The place is styled like an old-fashioned hunting lodge. You enter into a huge wooden-beamed room with a small bar on your right, the reception desk straight ahead, several couches, and lots of tables and chairs. On each side of the great room are enormous fireplaces. Each iron chimney hangs from the ceiling over a wood-burning platform. Taxidermist's stuffed animals are perched and mounted throughout the hotel. Our room had antique-looking furniture and red- and black-patterned wool curtains and bedspreads.

I was extremely curious about the history of the place--seen from the road above we thought it was a bunch of abandoned buildings. The weekend receptionist happened to be from the neighboring and tiny village of Pitarque and told us quite a bit. She explained that what is now the hotel had first opened in 1789 as the first banknote paper factory in Spain. Later it was a successful textile factory, among whose buildings included a church and a school for employee's children. In the post-Spanish Civil War era, the factory ceased production as bands of robbers roamed the countryside and robbed the factory's goods. This was accompanied by a general flight of people from the mountains of the Maestrazgo to the cities. The towns in the area became shadows of what they once were.

In those years, some entrepreneur took interest in those abandoned factory buildings and the clean waters of the Río Pitarque to establish the Hostal de la Trucha there around 1970. Together with the Pitarque-fed fish farm that sends kilos and kilos of trout to Zaragoza daily, I imagine the hotel owners don't do too badly for themselves.

In addition to getting some nice hikes in (the area is full of beautiful, well-marked trails and breathtaking scenery, like the Organos de Montoro, seen below), Alex and I visited a tiny town that the woman in Pitarque's tourist office had recommended.
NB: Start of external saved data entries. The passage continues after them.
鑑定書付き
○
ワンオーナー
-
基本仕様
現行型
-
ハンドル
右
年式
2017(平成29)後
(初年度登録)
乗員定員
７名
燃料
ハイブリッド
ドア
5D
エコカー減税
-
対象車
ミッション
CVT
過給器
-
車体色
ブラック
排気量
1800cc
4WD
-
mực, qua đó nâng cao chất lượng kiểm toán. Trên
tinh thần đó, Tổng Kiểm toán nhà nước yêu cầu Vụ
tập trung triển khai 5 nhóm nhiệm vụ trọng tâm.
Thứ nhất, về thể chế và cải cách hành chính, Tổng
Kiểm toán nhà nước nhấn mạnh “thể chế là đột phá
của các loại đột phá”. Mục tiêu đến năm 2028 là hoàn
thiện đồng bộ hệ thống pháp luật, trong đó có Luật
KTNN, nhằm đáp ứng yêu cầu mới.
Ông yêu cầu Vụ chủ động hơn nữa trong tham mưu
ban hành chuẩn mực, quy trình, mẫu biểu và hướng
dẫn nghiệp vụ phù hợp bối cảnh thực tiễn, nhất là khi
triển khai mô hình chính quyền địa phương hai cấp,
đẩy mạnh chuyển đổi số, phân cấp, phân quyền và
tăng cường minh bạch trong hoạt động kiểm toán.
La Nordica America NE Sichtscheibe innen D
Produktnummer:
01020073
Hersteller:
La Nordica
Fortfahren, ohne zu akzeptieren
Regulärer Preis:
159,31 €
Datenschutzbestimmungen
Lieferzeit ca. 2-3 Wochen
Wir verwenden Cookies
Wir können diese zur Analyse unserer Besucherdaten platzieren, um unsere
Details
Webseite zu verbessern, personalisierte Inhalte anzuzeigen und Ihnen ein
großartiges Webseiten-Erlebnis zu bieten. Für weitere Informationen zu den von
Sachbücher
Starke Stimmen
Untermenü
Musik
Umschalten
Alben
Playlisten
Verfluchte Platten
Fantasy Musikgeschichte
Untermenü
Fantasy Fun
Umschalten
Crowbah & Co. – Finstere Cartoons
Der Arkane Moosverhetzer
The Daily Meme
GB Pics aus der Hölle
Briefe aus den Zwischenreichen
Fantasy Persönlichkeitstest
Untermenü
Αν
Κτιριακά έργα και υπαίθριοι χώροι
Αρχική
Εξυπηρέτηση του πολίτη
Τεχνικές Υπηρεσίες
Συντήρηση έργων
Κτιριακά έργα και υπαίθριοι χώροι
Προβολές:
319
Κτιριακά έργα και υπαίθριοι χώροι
The town, Montoro de la Mezquita, has ten inhabitants. We got out of the car to look around and encountered virtually complete silence. A boy played with a ball in the street; we could see two men tending to their fields below town. On the way out, however, we noticed that a municipal bus stop.
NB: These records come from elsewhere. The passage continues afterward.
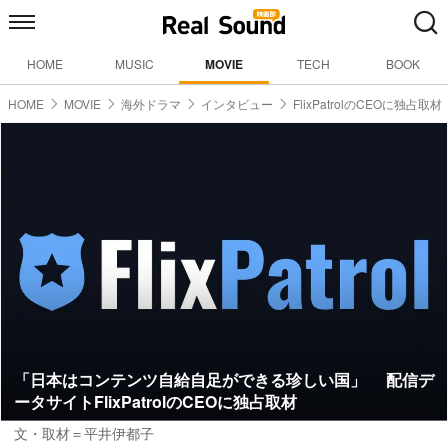
HOME
MUSIC
MOVIE
TECH
BOOK
HOME
MOVIE
海外ドラマ
インタビュー
FlixPatrolのCEOに独占取材
「日本はコンテンツ自給自足ができる珍しい国」 配信デ
ータサイトFlixPatrolのCEOに独占取材
文・取材＝平井伊都子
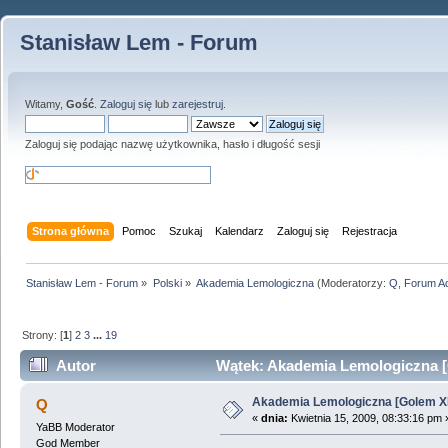
Stanisław Lem - Forum
Witamy,
Gość
.
Zaloguj się
lub
zarejestruj
.
Zaloguj się podając nazwę użytkownika, hasło i długość sesji
Strona główna
Pomoc
Szukaj
Kalendarz
Zaloguj się
Rejestracja
Stanisław Lem - Forum
»
Polski
»
Akademia Lemologiczna
(Moderatorzy:
Q
,
Forum A
Strony: [
1
]
2
3
...
19
Autor
Wątek: Akademia Lemologiczna [
Akademia Lemologiczna [Golem X
Q
«
dnia:
Kwietnia 15, 2009, 08:33:16 pm 
YaBB Moderator
God Member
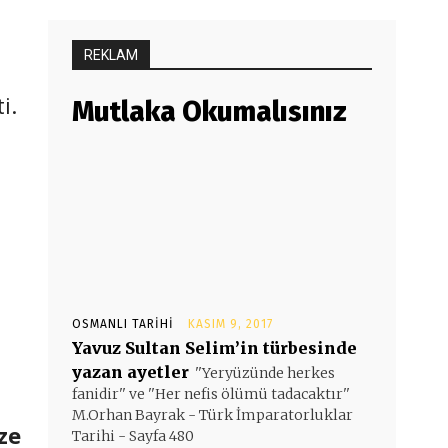
REKLAM
i.
Mutlaka Okumalısınız
OSMANLI TARIHI
KASIM 9, 2017
Yavuz Sultan Selim’in türbesinde
yazan ayetler
''Yeryüzünde herkes
fanidir'' ve ''Her nefis ölümü tadacaktır''
M.Orhan Bayrak - Türk İmparatorluklar
ze
Tarihi - Sayfa 480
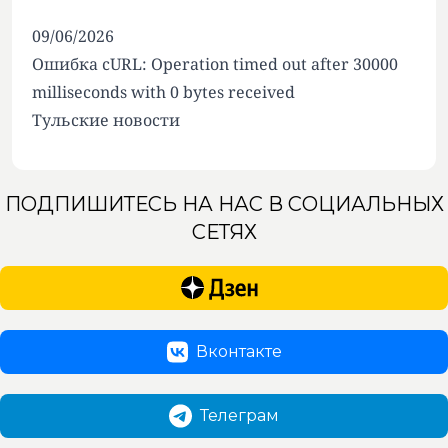
09/06/2026
Ошибка cURL: Operation timed out after 30000
milliseconds with 0 bytes received
Тульские новости
ПОДПИШИТЕСЬ НА НАС В СОЦИАЛЬНЫХ
СЕТЯХ
Вконтакте
Телеграм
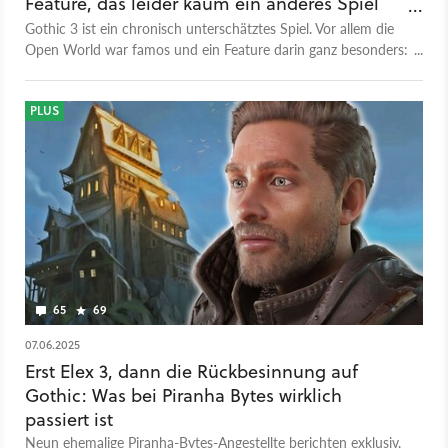
Feature, das leider kaum ein anderes Spiel
nutzt
Gothic 3 ist ein chronisch unterschätztes Spiel. Vor allem die
Open World war famos und ein Feature darin ganz besonders:
die Truhen.
PLUS
65
69
07.06.2025
Erst Elex 3, dann die Rückbesinnung auf
Gothic: Was bei Piranha Bytes wirklich
passiert ist
Neun ehemalige Piranha-Bytes-Angestellte berichten exklusiv,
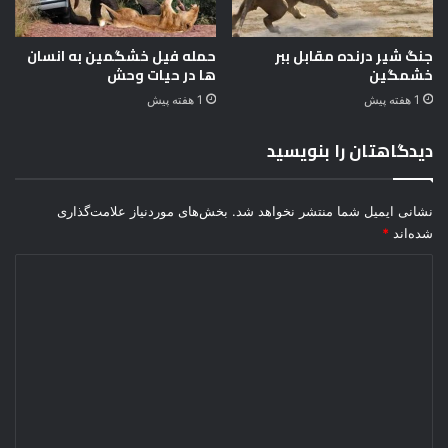
جنگ شیر درنده مقابل ببر
حمله فیل خشگمین به انسان
خشمگین
ها در حیات وحش
1 هفته پیش
1 هفته پیش
دیدگاهتان را بنویسید
نشانی ایمیل شما منتشر نخواهد شد.
بخش‌های موردنیاز علامت‌گذاری
شده‌اند
*
د
ی
د
گ
ا
ه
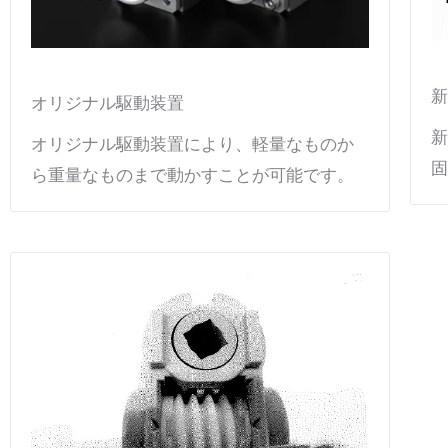
新
オリジナル駆動装置
新
オリジナル駆動装置により、軽量なものか
固
ら重量なものまで動かすことが可能です。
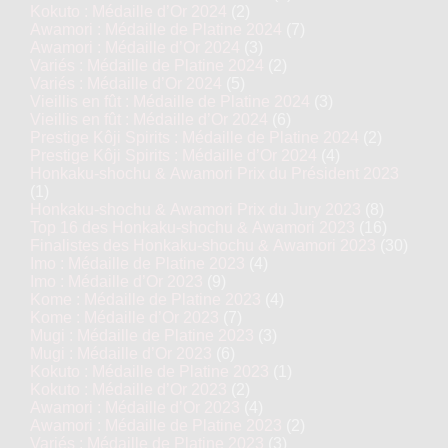
Kokuto : Médaille d’Or 2024
(2)
Awamori : Médaille de Platine 2024
(7)
Awamori : Médaille d’Or 2024
(3)
Variés : Médaille de Platine 2024
(2)
Variés : Médaille d’Or 2024
(5)
Vieillis en fût : Médaille de Platine 2024
(3)
Vieillis en fût : Médaille d’Or 2024
(6)
Prestige Kôji Spirits : Médaille de Platine 2024
(2)
Prestige Kôji Spirits : Médaille d’Or 2024
(4)
Honkaku-shochu & Awamori Prix du Président 2023
(1)
Honkaku-shochu & Awamori Prix du Jury 2023
(8)
Top 16 des Honkaku-shochu & Awamori 2023
(16)
Finalistes des Honkaku-shochu & Awamori 2023
(30)
Imo : Médaille de Platine 2023
(4)
Imo : Médaille d’Or 2023
(9)
Kome : Médaille de Platine 2023
(4)
Kome : Médaille d’Or 2023
(7)
Mugi : Médaille de Platine 2023
(3)
Mugi : Médaille d’Or 2023
(6)
Kokuto : Médaille de Platine 2023
(1)
Kokuto : Médaille d’Or 2023
(2)
Awamori : Médaille d’Or 2023
(4)
Awamori : Médaille de Platine 2023
(2)
Variés : Médaille de Platine 2023
(3)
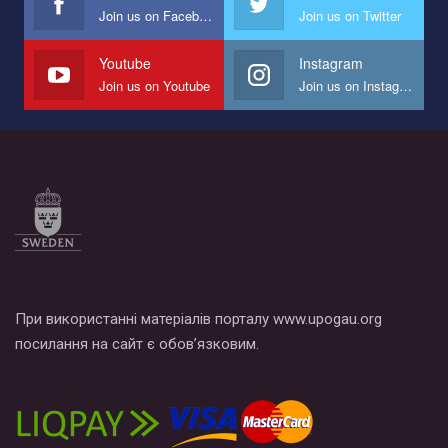
Join us on Facebook
Join us on Twitter
Мы просим вас поддержать нас и помочь нам реализовать
наш план по борьбе с насилием и дискриминацией на почве
СОГИ в Украине.
Youtube
Instagram
Join us on Youtube
Join us on Instagram
Все, что вам нужно сделать - это зайти на наш канал YouTube
по этой ссылке и поставить лайк под видео.
При використанні матеріалів порталу www.upogau.org
посилання на сайт є обов’язковим.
We asked Inma, the receptionist at la Trucha, about Montoro and she explained that the population has gotten so low that Villarluengo had to adopt the town. The public bus stops in Montoro twice weekly. Oddly enough, but perhaps because it has such a tranquil and removed setting high at the head of a valley, it is home to two casas rurales (similar to country bed-and-breakfasts), which probably more than double the town's population when they're busy.

Inma herself went to school in Pitarque until secondary school, when she had to go to Teruel capital. Of the school in Pitarque, she told me, "It won't last even five more years. It will disappear."

The schools and inhabitants may continue to disappear, but the tourism infrastructure appears to be alive and well.